Conclusion sommaire

Nous avons étudié les trois activités se basant sur une analyse d’un extrait littéraire présent dans un manuel de FLE destiné aux étudiants russes de deuxième année des universités pédagogiques. Il s’agit donc du même encadrement textuel et de l’exploitation du même questionnaire du manuel dans les trois cas. Sauf que dans le deux premiers cas, il s’agit du compte rendu collectif d’un travail fait à la maison, dans une situation d’apprentissage exolingue, tandis que dans le troisième cas, nous avons un dialogue construit à chaud, dans une situation endolingue, en dehors de l’apprentissage. Il est à remarquer que les polylogues pédagogiques ont aussi été définitivement construits au fil de leur progression et en fonction des réactions immédiates des interactants concrets, c’est pourquoi les résultats finals se distinguent.

Les deux premières activités étant des polylogues pédagogiques, leur dénomination caractérise automatiquement leur nature et leur but, ainsi que les particularités des relations entre leurs participants.

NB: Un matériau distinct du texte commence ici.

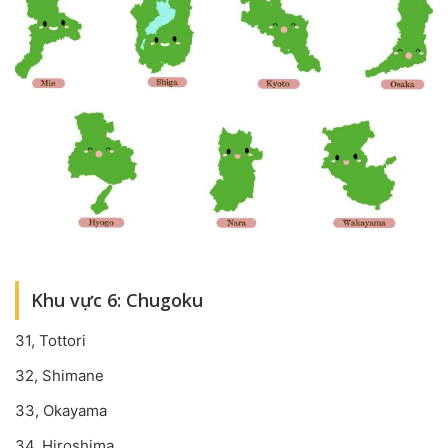
Khu vực 6: Chugoku
31, Tottori
32, Shimane
33, Okayama
34, Hiroshima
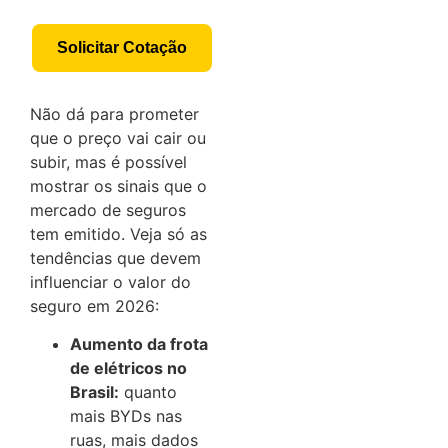
Solicitar Cotação
Não dá para prometer
que o preço vai cair ou
subir, mas é possível
mostrar os sinais que o
mercado de seguros
tem emitido. Veja só as
tendências que devem
influenciar o valor do
seguro em 2026:
Aumento da frota
de elétricos no
Brasil:
quanto
mais BYDs nas
ruas, mais dados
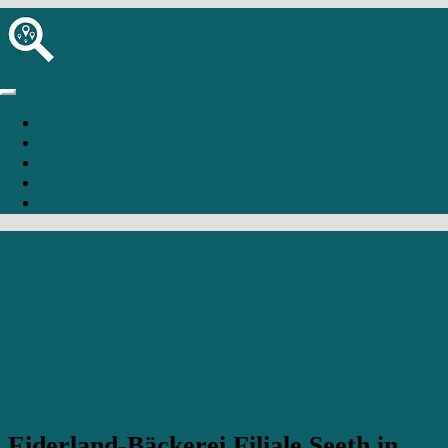
Startseite
Bäckerei hinzufügen
Anmelden
Registrierung
Seeth
Eiderland-Bäckerei Filiale Seeth in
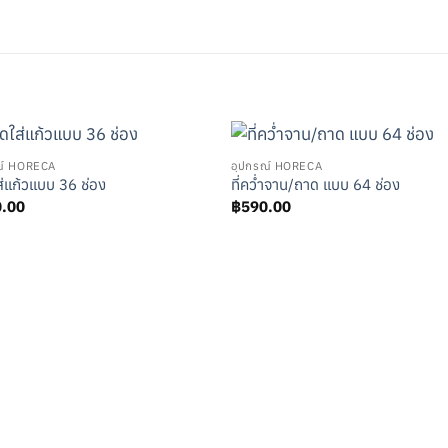
ณ์ HORECA
อุปกรณ์ HORECA
่แก้วแบบ 36 ช่อง
ที่คว่ำจาน/ถาด แบบ 64 ช่อง
0.00
฿
590.00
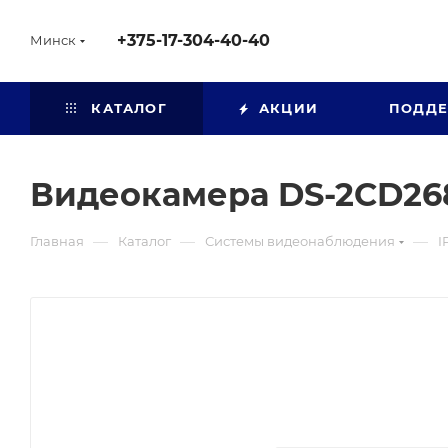
+375-17-304-40-40
Минск
КАТАЛОГ
АКЦИИ
ПОДД
Видеокамера DS-2CD26
—
—
—
Главная
Каталог
Системы видеонаблюдения
I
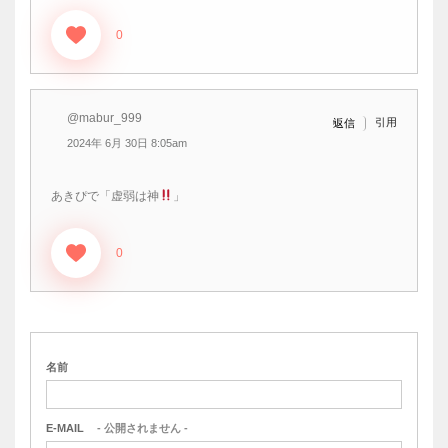
0
@mabur_999
引用
返信
2024年 6月 30日 8:05am
あきぴで「虚弱は神
」
0
名前
E-MAIL
- 公開されません -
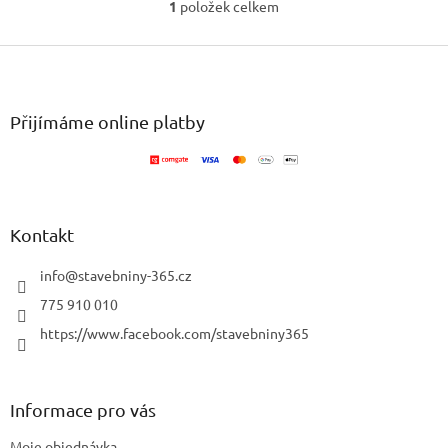
1
položek celkem
O
v
Z
l
á
á
d
p
a
a
Přijímáme online platby
c
t
í
í
p
r
v
k
Kontakt
y
v
info
@
stavebniny-365.cz
ý
p
775 910 010
i
https://www.facebook.com/stavebniny365
s
u
Informace pro vás
Moje objednávka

Nous avons constaté que bien que l’enseignant s’efforce de diminuer la distance horizontale le séparant du groupe – par son ton amical, ses évaluations positives et ses encouragements -, il n’est pas toujours cohérent dans ses démarches, puisque, par ailleurs, il ne laisse pas d’oxygène à ses apprenants, en leur faisant savoir à chaque instant qu’ils doivent compter sur lui, ce qui les persuade de sa surcompétence, en augmentant ainsi le « précipice » les désunissant: ils ne contestent point leurs positions basses par rapport à leur professeur qui est le seul à être très haut placé. Mais la parole ne peut se perfectionner qu’au fil des pratiques intensives, surtout lorsqu’il s’agit d’un milieu hétéroglotte. De plus, le choix des activités et leur approche doit concerner personnellement chaque apprenant, pour motiver leur expression. Nous sommes en train de confirmer notre thèse du naturel didactique qui est à l’origine de tout progrès dans l’enseignement/apprentissage des langues étrangères et du FLE bien entendu.

En y comparant maintenant le dialogue dirigé, nous constatons que l’absence de contraintes didactiques pose un problème opposé: l’interactant est parfois trop décontracté, ce qui l’empêche même de terminer ses phrases du premier coup. Mais en même temps, il possède des bases lexico-syntaxiques correctes, qui résultent généralement de ce qu’il se trouve en permanence dans un milieu homoglotte et qu’il étudie dans un lycée traditionnel français. Cet enregistrement apparaît moins représentatif quant à l’exploitation du contenu du texte analysé que celui réalisé par des étudiants russes de l’université (Annexe 5), mais il s’avère plus original du point de vue des réactions, des expressions, des comportements du jeune interlocuteur, ce dont on s’aperçoit à peine dans la discussion universitaire. On dirait que dans le premier cas (Annexe 6), nous observons cette spontanéité fraîche qu’on peut rarement trouver en salle d’études, où les apprenants et leur enseignant ont tous leurs rôles bien déterminés par l’institution et par un contrat didactique fixé à l’avance. Son interlocutrice, la mère catégorisée par l’activité comme enseignante tente de rester neutre à son égard, dans l’intérêt de la discussion (à l’opposé du professeur de FLE dans les corpus 1 et 2). Enfin, dans le dialogue dirigé, chaque question a été parfaitement élucidée, il n’y avait pas de ces abandons brusques d’un sujet et de passages immédiats à un autre, ce qui a généralement caractérisé nos polylogues pédagogiques.

Les étudiants de l’université pédagogique russe ont à leur disposition moins d’exemples de l’oral authentique que le jeune homme du dialogue dirigé analysé, à cause de ce que ces premiers ne peuvent converser que ponctuellement avec les natifs. L’assistante de langue et l’enseignant non-natif sont leurs seules références. Cette « restriction » influence toutes leurs activités destinées à relever la qualité de l’oral, ce que nous avons essayé de montrer à travers une analyse comparative de nos enregistrements des « Communications téléphoniques ».